Companies offering so-called content delivery networks (CDNs) have attracted an impressive influx of capital from public market and private investors over the past year, and VCs say there is still room for more investment.
“The biggest opportunity today is to produce a next-generation CDN,” Chamath Palihapitiya, a principal at Mayfield Fund, said during a panel discussion on the future of digital media last week in Palo Alto, Calif. “But the amount of companies I see doing that as opposed to launching YouTube Version 6 … is unfortunate.”
One of the two CDN startups to raise money this year is Limelight Networks, which runs a profitable network for delivering live and on-demand digital media online for customers, such as YouTube. The Tempe, Ariz.-based company raised the year’s third largest round of capital in July, pulling in $130 million. Goldman Sachs & Co. put up the bulk of the investment ($110 million), while Oak Investment Partners chipped in $20 million, according to Thomson Financial (publisher of PE Week).
The mere fact that Goldman did the deal speaks to how hot the market is. In the month prior to the investment, LimeLight was sued for patent infringement by Akamai Technologies. One Silicon Valley VC told PE Week he passed on the deal because of the litigation. But the upside is that the company expects continued growth, particularly in the Asia-Pacific region. Last week, Limelight announced the opening of its new Asian headquarters in Singapore. Matthew Sturgess, who heads the new Limelight office, said in a press release that there is an enormous demand in Asia for “a high-performance, scalable solution to deliver video, music, games, software downloads and social media content over the Internet.”

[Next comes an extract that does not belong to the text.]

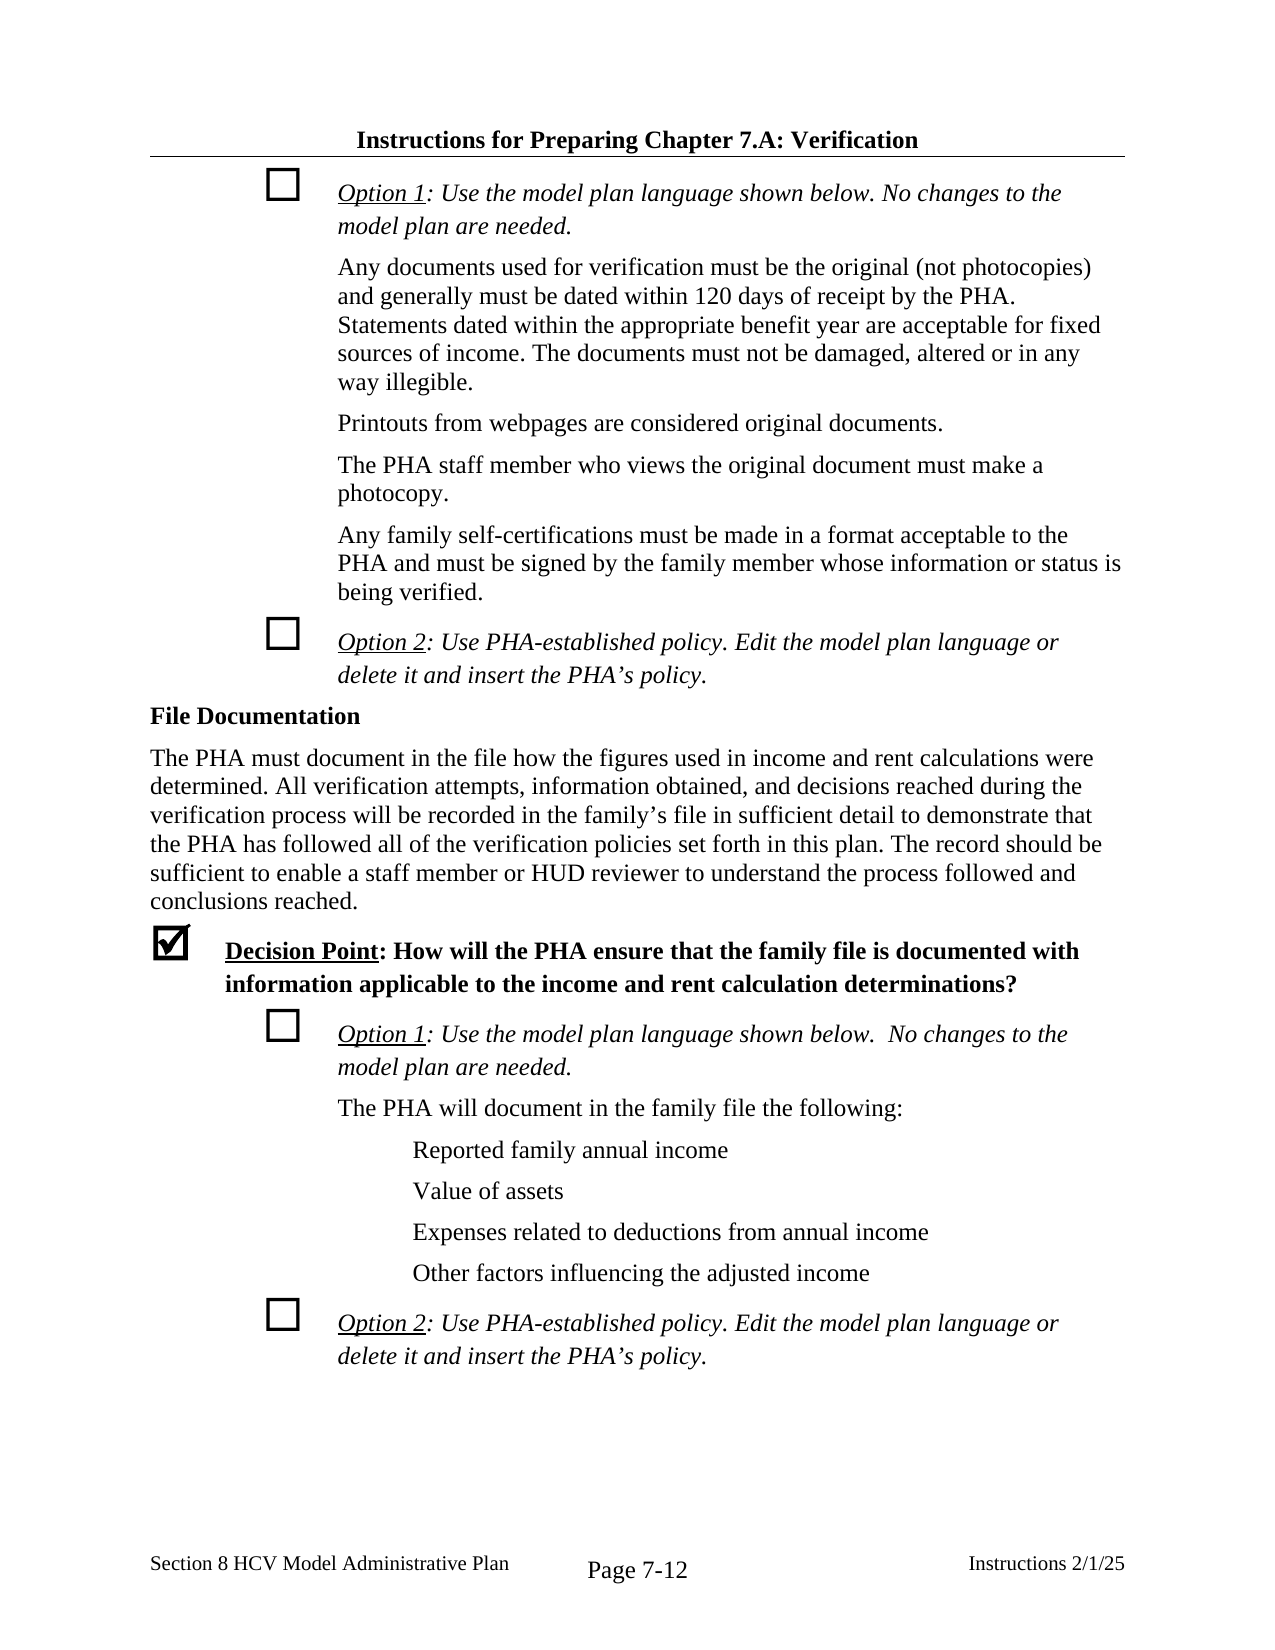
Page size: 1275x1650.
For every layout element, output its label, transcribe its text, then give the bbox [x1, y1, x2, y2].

Another CDN company poised for growth is CacheLogic. Not long after the LimeLight funding deal closed, CacheLogic pulled in a Series C round of $20 million led by Amadeus Capital Partners. (Previous investors 3i Group, Pentech Ventures and The Cambridge Gateway Fund also participated.)The Cambridge, England-based company provides peer-to-peer technology that allows Internet service providers to manage content on their networks.
Investor interest in CDN stems in part from a sense that Akamai, the industry’s leading player, is due for some intensified competition, says Perry Wu, CEO of BitGravity, a content delivery startup based in Burlingame, Calif. Wu, a former partner at ComVentures, launched BitGravity this year to support Web 2.0 applications. He has received inquiries from venture capital firms over the past few months, but he says he is not yet seeking outside investment for his self-funded startup.

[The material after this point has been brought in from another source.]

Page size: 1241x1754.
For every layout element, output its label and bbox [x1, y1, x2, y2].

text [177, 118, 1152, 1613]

Another draw for VCs: Public market appetites for CDN companies remain ravenous. Shares of Akamai (Nasdaq: AKAM) have more than doubled to about $50 in the past year, and its market cap is approaching $8 billion. Over the same period, shares of Savvis Inc. (Nasdaq: SVVS) have tripled in value, even though the Missouri-based CDN company is in the red.

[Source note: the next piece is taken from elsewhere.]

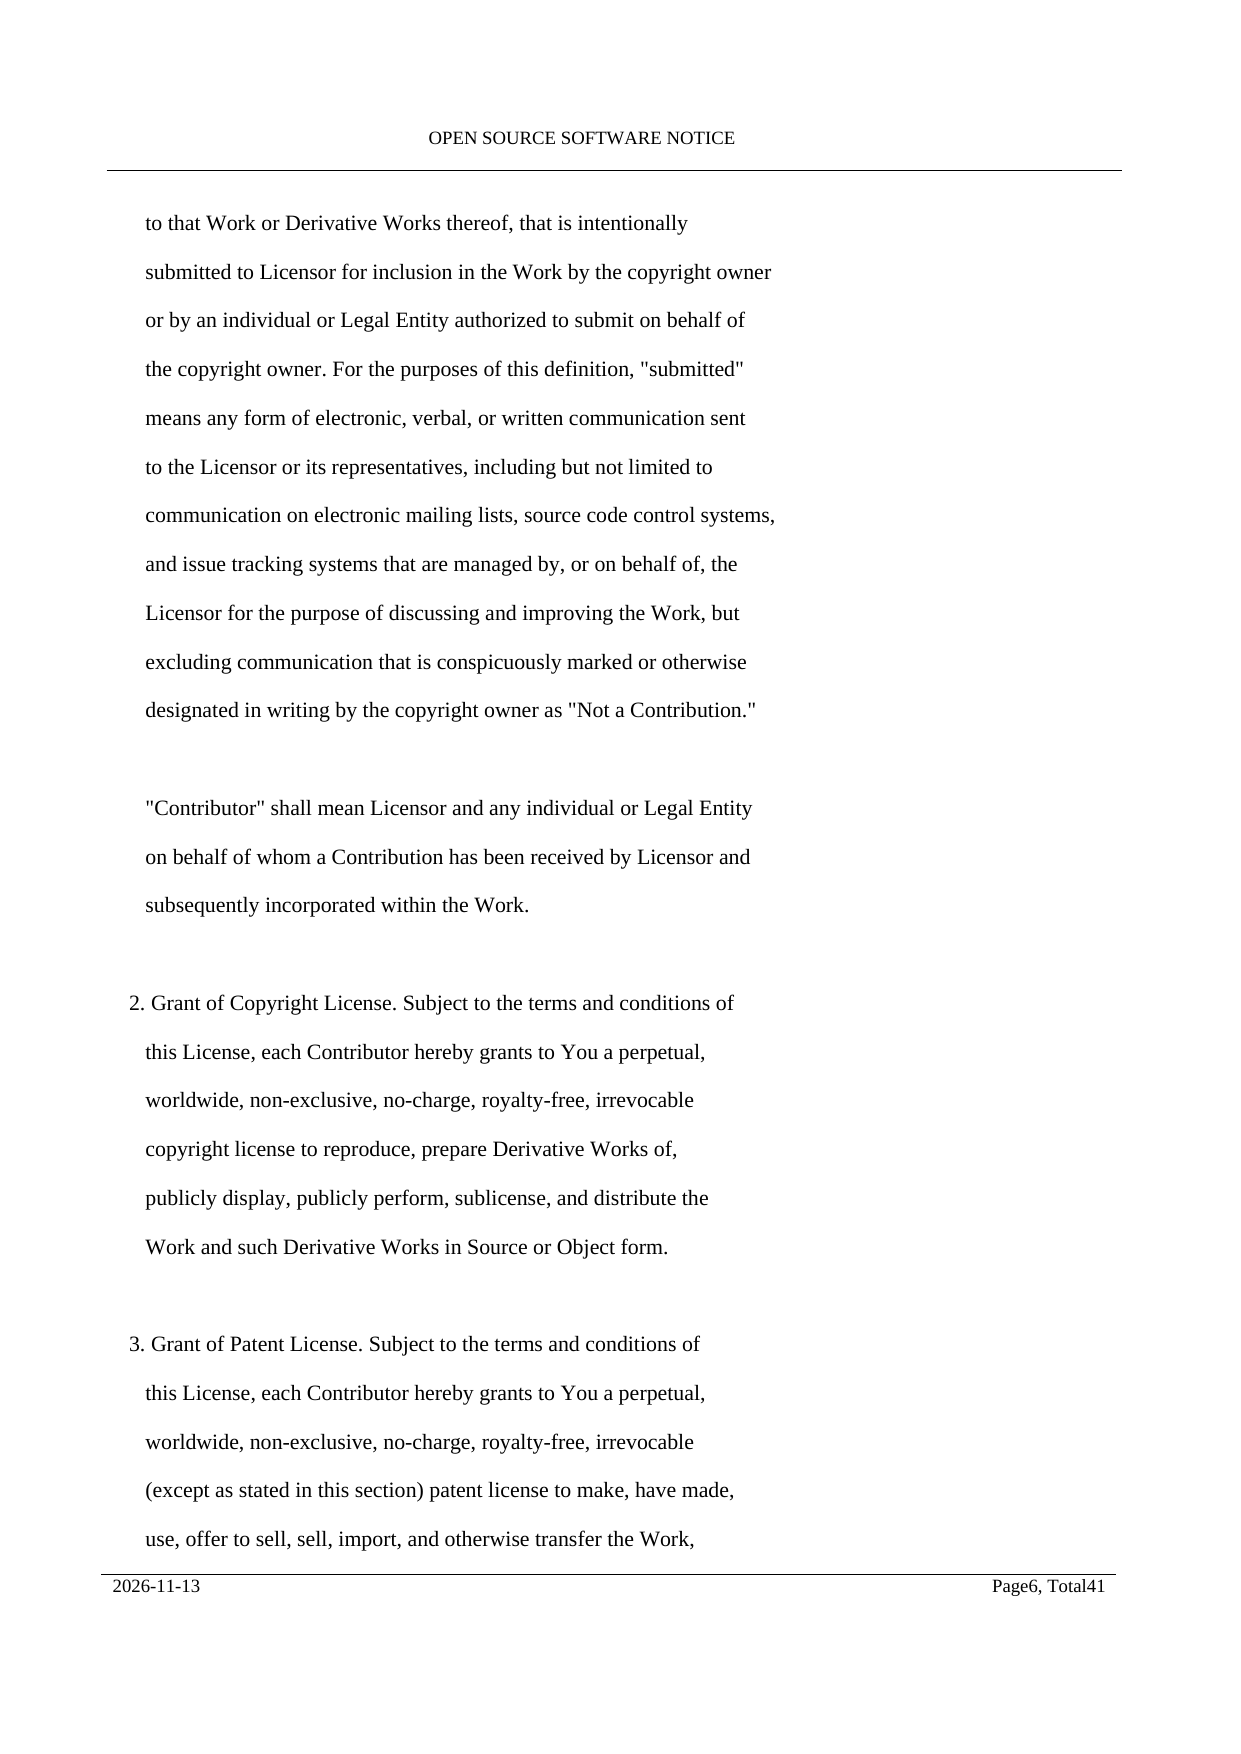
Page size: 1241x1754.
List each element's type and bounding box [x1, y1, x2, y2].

Exit by acquisition is also an option for CDN startups, with Akamai’s stock price putting it in prime position to scoop up promising newcomers. In November, the company paid $160 million in cash and stock for Nine Systems, a San Diego-based developer of tools for managing streaming and downloadable media. The sale is a windfall for Catalyst Investors, which was Nine Systems’ only private equity investor. New York-based Catalyst invested $1.5 million in Nine Systems back in 2000, according to Thomson Financial.